ACTIVITY 1 »
Copy everything in the book blurb below, from "The undefiled forests" down to "a magnificent feast.".
ACTIVITY 2 »
Extend the book blurb below, about the story collection, by writing what comes after its final sentence.

PAGE EXCERPT »
⟨

Real-life characters in situations stranger than fiction lure you into this intriguing collection of stories from a master storyteller. Here you find a young executive on an official mission to Samarkand faced with a headless apparition in the mausoleum of Timur the Lame, while supernatural retribution awaits the unfaithful businessman who deserts his loving wife to spend a weekend in a lonely holiday cottage.
The undefiled forests of Dantewada reveal secrets about mythical tribal deities to a young lady anthropologist whose colleague disappears mysteriously, ancient fairy tales about beautiful princesses and magic boxes spill onto London life, while a young boy is all set to unravel the web of cruelty and bigotry as his village splits into two camps over the murder of a local servant at the hands of his heartless landlord. And finally, join in the excitement of an entire village, who get on their bicycles to trace and capture the intended son-in-law of a local landlord whose mysterious disappearance on the eve of his wedding threatens the waste of a magnificent feast.

⟩

Source records »

⟨

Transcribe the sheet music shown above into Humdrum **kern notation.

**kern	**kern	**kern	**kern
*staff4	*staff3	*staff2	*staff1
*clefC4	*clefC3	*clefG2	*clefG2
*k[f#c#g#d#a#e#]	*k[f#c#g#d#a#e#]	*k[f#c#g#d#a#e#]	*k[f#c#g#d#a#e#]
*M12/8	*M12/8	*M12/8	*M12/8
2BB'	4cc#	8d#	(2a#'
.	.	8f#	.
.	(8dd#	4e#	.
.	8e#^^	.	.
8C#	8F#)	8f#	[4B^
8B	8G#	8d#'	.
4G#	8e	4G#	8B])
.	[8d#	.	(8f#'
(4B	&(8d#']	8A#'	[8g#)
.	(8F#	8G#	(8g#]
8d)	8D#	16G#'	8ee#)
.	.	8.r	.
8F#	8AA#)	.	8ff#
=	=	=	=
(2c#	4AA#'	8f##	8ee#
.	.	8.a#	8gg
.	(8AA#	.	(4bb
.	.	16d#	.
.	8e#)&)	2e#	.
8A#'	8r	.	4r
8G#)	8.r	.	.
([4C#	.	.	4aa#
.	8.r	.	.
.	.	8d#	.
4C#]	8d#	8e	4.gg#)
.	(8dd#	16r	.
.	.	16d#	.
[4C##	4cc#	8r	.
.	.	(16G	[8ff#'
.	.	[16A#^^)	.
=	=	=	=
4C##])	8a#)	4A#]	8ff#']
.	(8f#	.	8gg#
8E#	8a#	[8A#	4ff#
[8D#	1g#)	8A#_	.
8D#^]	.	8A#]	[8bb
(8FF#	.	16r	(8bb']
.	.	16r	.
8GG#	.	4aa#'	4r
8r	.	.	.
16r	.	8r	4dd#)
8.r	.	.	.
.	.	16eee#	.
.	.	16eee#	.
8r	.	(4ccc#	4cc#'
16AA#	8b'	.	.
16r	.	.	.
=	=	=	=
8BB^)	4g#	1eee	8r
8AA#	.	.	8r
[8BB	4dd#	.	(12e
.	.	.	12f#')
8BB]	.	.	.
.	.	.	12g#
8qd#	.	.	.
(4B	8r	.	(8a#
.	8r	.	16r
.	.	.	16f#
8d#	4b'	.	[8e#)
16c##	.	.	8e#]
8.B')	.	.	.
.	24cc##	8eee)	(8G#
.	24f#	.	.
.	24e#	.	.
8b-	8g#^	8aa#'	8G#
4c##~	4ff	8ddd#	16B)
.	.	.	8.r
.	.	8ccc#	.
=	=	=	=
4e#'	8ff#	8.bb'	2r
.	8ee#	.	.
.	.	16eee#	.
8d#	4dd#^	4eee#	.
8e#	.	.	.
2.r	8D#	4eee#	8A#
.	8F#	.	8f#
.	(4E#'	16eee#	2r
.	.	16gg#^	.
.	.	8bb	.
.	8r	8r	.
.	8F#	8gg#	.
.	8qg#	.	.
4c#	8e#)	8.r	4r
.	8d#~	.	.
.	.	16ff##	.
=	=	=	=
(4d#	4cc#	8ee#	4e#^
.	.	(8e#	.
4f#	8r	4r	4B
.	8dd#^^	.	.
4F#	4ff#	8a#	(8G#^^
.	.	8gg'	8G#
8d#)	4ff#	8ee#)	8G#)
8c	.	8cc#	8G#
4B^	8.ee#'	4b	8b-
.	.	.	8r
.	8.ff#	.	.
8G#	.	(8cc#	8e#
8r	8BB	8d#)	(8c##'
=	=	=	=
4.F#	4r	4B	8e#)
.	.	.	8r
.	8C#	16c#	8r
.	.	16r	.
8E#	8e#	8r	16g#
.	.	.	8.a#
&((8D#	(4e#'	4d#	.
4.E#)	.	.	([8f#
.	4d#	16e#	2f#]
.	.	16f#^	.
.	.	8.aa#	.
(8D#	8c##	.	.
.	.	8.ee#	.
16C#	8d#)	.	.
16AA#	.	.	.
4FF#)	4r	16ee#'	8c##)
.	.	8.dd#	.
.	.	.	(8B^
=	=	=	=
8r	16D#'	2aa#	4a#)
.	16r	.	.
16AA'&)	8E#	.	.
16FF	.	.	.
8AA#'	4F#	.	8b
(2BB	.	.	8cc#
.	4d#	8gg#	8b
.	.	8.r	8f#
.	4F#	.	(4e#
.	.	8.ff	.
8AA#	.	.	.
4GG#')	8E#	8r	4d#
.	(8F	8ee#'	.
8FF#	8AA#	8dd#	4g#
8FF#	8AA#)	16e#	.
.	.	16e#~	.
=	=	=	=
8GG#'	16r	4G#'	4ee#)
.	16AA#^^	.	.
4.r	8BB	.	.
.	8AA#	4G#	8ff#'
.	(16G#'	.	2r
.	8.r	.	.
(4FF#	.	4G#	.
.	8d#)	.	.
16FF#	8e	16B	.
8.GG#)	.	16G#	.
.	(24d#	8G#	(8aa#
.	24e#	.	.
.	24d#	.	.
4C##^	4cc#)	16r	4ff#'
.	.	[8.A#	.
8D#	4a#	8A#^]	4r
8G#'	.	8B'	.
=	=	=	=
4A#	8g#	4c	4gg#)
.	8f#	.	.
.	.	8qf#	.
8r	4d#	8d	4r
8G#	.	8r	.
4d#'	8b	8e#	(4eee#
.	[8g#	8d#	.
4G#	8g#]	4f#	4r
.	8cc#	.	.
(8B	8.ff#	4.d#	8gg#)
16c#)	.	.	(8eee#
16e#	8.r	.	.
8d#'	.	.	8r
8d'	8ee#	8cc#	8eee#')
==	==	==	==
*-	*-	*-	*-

⟩

EXERCISE RESULT 1 »
The undefiled forests of Dantewada reveal secrets about mythical tribal deities to a young lady anthropologist whose colleague disappears mysteriously, ancient fairy tales about beautiful princesses and magic boxes spill onto London life, while a young boy is all set to unravel the web of cruelty and bigotry as his village splits into two camps over the murder of a local servant at the hands of his heartless landlord. And finally, join in the excitement of an entire village, who get on their bicycles to trace and capture the intended son-in-law of a local landlord whose mysterious disappearance on the eve of his wedding threatens the waste of a magnificent feast.

EXERCISE RESULT 2 »
From a distinguished civil servant with thirty-five years' experience in the Indian government, to an author eliciting praise from the late Khushwant Singh, was an easy leap for Moosa Raza. He published his first book Of Nawabs and Nightingales in 1995, a bestseller at the time. His second book, In Search of Oneness, was inspired by his quest for the common threads between the Bhagwad Gita, the Quran and Sufism. The next was a translation of over 400 Persian Couplets of the famous Urdu poet Mirza Ghalib (translated into Urdu/Tamil), a unique contribution to mystical poetry; while his fourth, Kashmir: Land of Regrets, is a memoir of his stewardship of that state before it was reduced to a Union Territory. Moosa Raza was awarded the Padma Bhushan in 2010 for his service to the nation.
This book would not have seen the light of day but for the efforts of my son Jafar, who repeatedly went through every story, especially every non-English word and the translatations. A large part of the credit goes to my editor, Veena Batra, who went through every sentence, every comma and every full stop "to give to airy nothing a local habitation and a name" (Shakespeare). My daughters Shahla, Gazala and Maliha read my writings as they came off the home printer. They made many suggestions "some helpful and some otherwise".